Assigned task
Look through the records below for the line with "Visit to New Admin/Day Hab Building". Return that line and each one after it up to and including the line with "Brandishing colorful greeting", exactly.
##### Supplied records
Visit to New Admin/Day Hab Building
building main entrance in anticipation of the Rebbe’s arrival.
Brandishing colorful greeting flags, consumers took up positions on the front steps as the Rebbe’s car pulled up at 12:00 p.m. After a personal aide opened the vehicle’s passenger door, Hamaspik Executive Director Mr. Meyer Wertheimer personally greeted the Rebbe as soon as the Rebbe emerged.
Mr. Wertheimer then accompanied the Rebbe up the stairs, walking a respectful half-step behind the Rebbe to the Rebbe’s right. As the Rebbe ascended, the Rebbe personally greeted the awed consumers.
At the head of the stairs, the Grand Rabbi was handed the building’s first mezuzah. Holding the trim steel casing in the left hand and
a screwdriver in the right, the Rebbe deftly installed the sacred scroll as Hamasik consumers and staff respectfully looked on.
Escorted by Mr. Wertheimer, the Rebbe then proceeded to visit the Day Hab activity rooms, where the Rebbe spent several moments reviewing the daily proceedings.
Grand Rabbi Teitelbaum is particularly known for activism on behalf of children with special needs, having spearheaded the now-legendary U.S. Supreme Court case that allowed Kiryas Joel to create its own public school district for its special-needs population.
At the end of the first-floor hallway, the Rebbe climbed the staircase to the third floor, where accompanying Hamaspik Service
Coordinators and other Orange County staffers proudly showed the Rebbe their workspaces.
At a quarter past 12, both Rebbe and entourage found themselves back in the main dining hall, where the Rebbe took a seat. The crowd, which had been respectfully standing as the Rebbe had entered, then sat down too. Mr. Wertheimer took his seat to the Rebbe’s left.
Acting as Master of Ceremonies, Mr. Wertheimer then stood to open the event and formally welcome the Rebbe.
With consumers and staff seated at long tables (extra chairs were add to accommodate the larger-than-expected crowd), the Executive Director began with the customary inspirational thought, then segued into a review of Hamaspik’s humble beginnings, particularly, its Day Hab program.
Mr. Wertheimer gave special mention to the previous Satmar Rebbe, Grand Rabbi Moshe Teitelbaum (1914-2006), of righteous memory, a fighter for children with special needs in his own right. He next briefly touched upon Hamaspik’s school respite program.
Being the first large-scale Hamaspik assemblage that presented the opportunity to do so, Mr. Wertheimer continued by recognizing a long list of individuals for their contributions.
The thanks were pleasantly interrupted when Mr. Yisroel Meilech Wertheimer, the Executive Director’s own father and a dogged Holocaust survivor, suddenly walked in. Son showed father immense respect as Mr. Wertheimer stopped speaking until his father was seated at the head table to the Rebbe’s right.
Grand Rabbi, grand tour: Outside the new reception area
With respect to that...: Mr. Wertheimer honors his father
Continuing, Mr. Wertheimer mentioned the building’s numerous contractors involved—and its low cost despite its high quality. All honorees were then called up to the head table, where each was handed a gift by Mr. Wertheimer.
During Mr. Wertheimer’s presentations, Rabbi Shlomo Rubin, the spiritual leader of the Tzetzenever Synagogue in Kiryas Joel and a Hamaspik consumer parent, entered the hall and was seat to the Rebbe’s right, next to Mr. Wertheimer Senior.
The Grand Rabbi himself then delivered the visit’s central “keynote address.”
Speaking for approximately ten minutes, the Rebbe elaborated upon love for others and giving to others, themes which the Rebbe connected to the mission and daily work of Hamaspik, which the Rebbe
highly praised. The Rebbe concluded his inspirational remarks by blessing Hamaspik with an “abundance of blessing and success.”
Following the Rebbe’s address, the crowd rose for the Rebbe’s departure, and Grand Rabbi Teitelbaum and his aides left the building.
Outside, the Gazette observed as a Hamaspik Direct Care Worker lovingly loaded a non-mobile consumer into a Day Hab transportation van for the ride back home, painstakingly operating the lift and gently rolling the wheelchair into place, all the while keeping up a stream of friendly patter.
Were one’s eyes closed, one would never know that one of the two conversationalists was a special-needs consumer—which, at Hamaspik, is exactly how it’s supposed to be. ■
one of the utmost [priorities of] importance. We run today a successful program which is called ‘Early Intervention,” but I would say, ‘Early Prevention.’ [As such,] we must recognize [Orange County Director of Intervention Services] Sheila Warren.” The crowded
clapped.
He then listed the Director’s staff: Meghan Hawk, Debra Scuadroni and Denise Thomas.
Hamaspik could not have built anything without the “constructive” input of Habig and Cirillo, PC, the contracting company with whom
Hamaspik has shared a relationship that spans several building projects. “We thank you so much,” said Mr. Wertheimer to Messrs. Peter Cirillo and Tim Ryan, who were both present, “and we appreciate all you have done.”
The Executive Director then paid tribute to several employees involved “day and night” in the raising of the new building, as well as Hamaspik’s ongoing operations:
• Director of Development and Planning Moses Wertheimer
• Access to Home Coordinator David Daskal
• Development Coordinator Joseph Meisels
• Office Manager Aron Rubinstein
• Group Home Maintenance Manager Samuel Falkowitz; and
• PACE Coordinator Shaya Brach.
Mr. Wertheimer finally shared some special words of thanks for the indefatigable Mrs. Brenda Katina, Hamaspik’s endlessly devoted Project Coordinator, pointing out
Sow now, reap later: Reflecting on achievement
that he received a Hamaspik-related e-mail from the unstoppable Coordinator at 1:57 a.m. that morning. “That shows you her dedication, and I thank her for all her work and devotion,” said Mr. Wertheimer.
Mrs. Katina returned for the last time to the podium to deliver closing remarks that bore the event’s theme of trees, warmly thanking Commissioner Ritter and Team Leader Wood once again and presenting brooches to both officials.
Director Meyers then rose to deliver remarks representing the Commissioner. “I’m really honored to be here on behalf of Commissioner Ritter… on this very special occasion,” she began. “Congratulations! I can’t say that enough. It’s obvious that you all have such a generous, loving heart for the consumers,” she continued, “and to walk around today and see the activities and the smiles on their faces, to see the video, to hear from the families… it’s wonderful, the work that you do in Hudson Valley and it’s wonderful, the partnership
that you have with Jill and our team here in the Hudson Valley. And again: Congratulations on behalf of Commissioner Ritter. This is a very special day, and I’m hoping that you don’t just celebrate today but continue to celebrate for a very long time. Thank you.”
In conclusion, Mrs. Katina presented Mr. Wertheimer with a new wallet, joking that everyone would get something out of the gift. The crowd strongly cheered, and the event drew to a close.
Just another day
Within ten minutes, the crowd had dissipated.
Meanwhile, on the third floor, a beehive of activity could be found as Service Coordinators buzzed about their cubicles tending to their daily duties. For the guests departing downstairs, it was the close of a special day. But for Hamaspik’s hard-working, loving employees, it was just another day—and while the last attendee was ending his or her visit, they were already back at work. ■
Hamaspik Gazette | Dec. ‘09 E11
##########
##### Supplied records
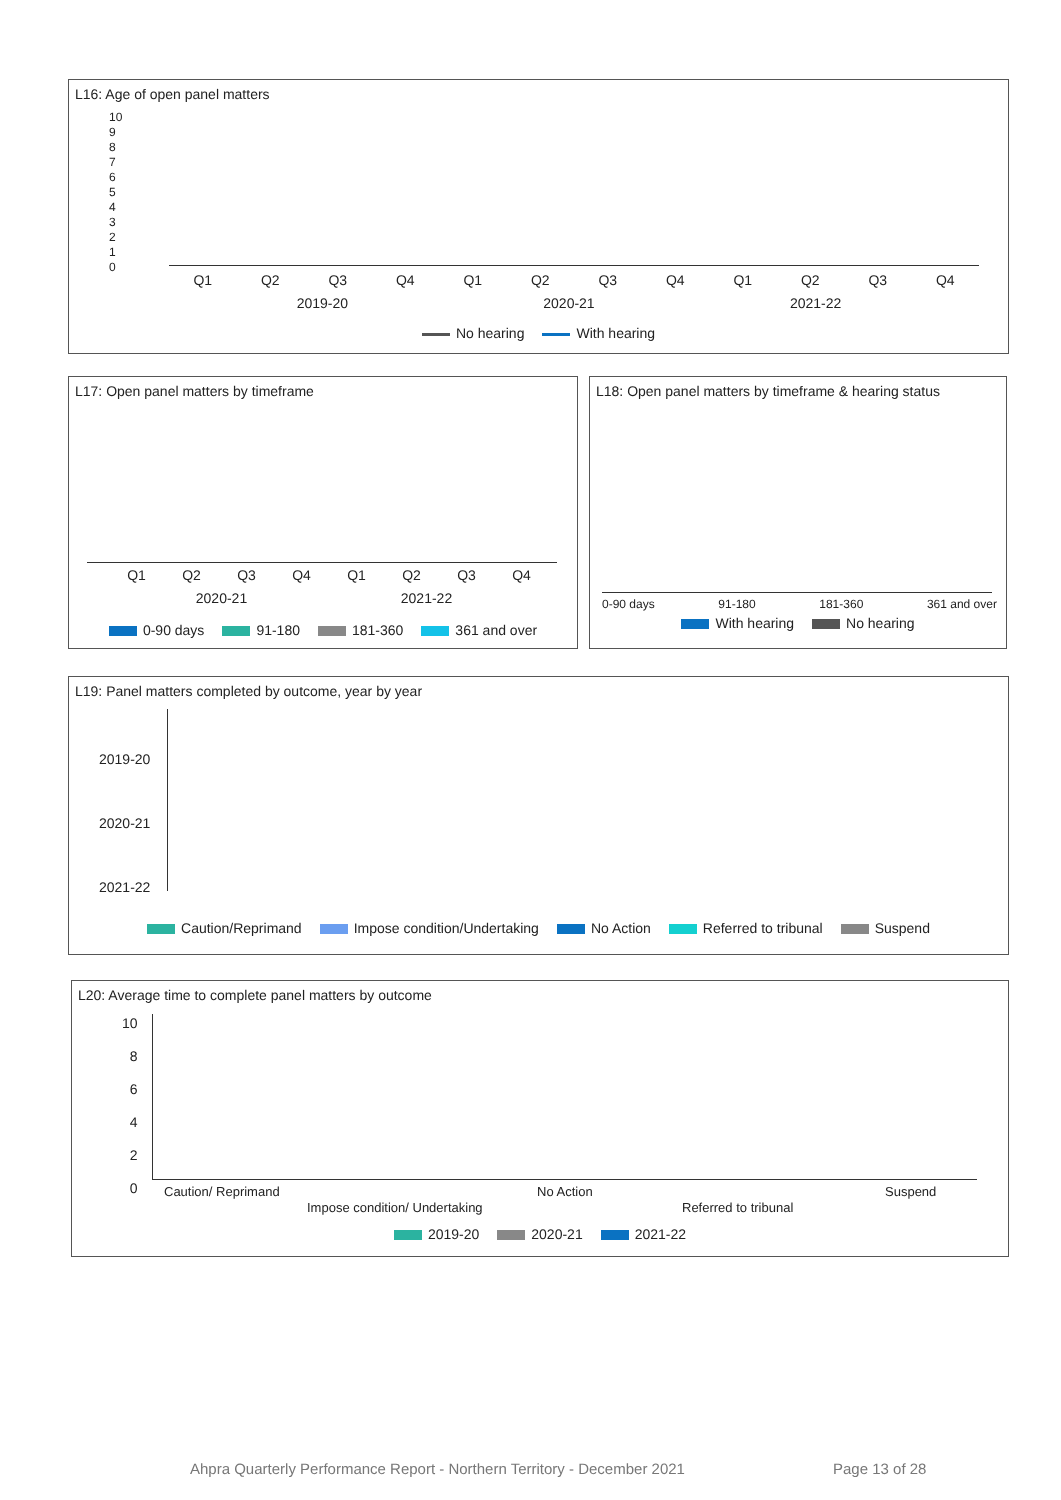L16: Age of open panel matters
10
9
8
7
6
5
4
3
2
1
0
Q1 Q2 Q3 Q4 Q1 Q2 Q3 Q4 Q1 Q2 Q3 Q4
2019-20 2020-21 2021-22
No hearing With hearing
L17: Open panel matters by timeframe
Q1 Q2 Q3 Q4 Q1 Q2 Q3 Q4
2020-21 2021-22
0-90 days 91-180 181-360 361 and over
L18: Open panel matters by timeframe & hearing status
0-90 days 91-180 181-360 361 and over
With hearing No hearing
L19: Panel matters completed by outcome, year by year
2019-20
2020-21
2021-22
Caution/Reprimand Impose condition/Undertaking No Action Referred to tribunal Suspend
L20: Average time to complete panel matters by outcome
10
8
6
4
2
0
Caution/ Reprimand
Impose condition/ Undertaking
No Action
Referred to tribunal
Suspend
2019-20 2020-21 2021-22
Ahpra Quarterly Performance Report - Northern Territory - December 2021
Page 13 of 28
##########
##### Supplied records
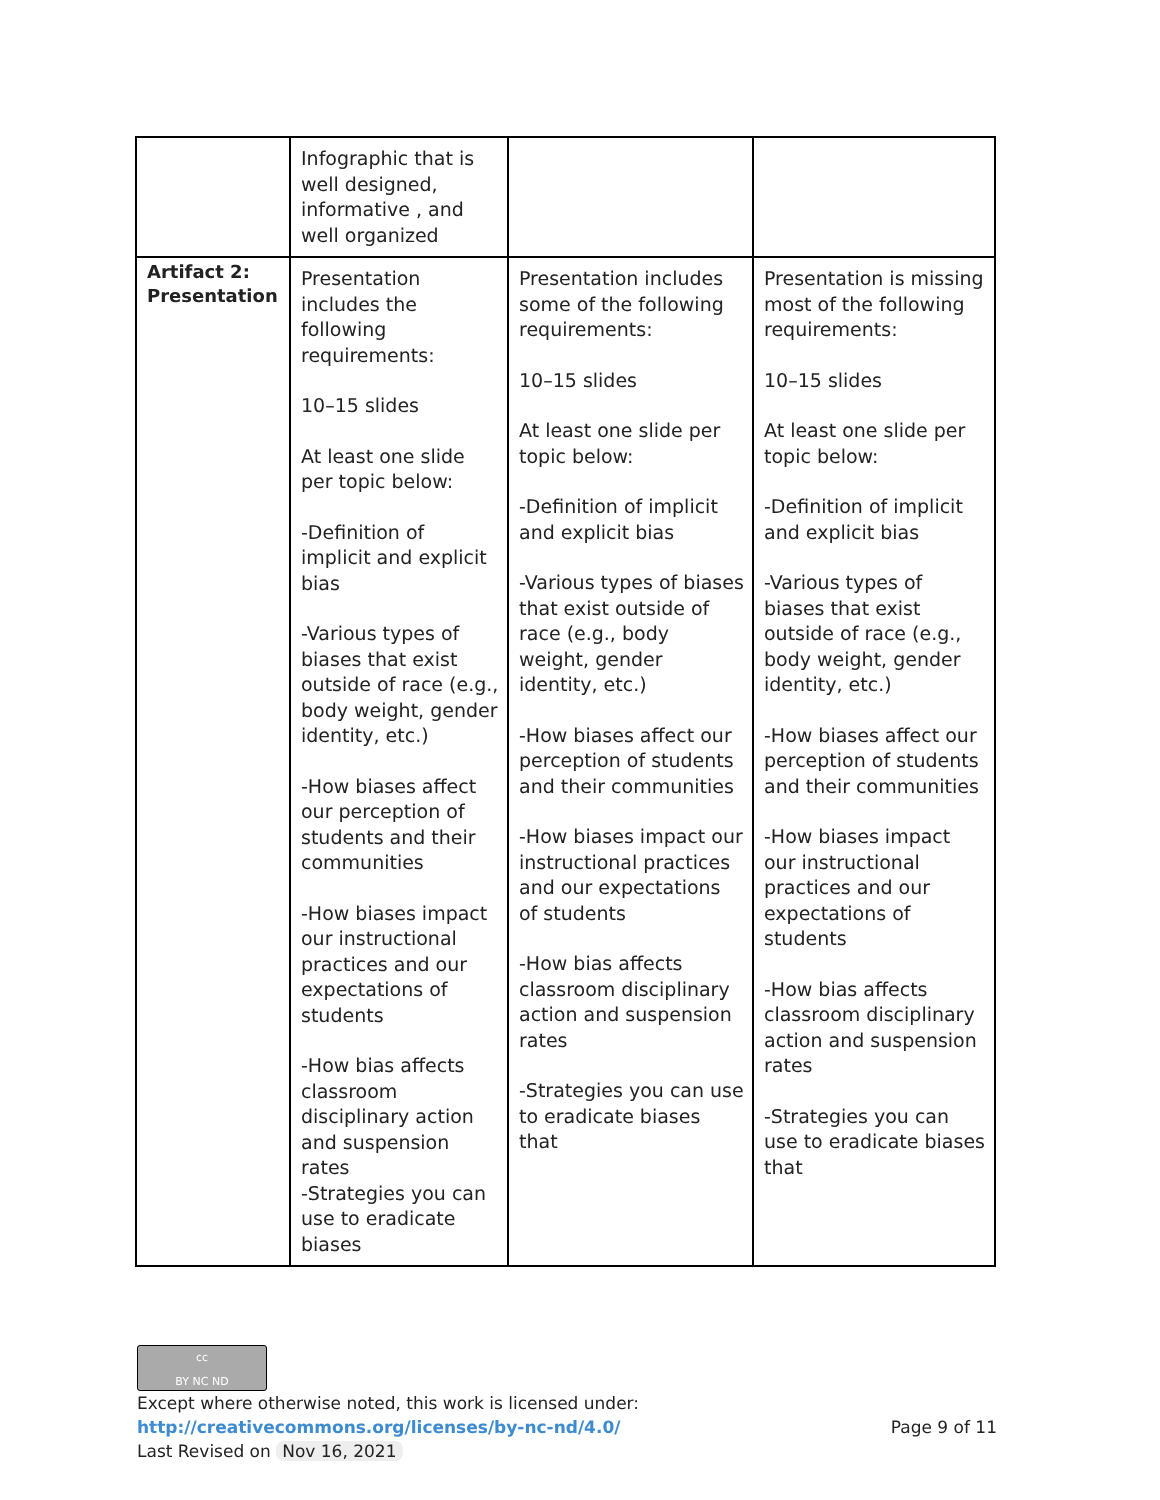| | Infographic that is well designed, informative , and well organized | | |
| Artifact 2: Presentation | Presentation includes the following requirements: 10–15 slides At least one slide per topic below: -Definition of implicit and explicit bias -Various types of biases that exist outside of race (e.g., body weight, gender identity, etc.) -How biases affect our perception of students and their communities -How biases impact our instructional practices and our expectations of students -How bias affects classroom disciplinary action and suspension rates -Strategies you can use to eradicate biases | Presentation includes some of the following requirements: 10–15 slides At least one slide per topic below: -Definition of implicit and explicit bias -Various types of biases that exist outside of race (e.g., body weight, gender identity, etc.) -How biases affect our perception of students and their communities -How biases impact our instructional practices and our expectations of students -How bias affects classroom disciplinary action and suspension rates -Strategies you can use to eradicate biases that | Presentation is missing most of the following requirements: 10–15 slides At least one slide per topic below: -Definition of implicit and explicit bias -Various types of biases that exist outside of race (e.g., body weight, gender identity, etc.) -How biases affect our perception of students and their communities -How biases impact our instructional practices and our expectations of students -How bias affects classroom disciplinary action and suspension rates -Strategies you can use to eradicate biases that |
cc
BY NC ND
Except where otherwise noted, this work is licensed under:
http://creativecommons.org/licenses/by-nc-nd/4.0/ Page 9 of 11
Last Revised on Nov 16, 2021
##########
Exercise result
Visit to New Admin/Day Hab Building
building main entrance in anticipation of the Rebbe’s arrival.
Brandishing colorful greeting flags, consumers took up positions on the front steps as the Rebbe’s car pulled up at 12:00 p.m. After a personal aide opened the vehicle’s passenger door, Hamaspik Executive Director Mr. Meyer Wertheimer personally greeted the Rebbe as soon as the Rebbe emerged.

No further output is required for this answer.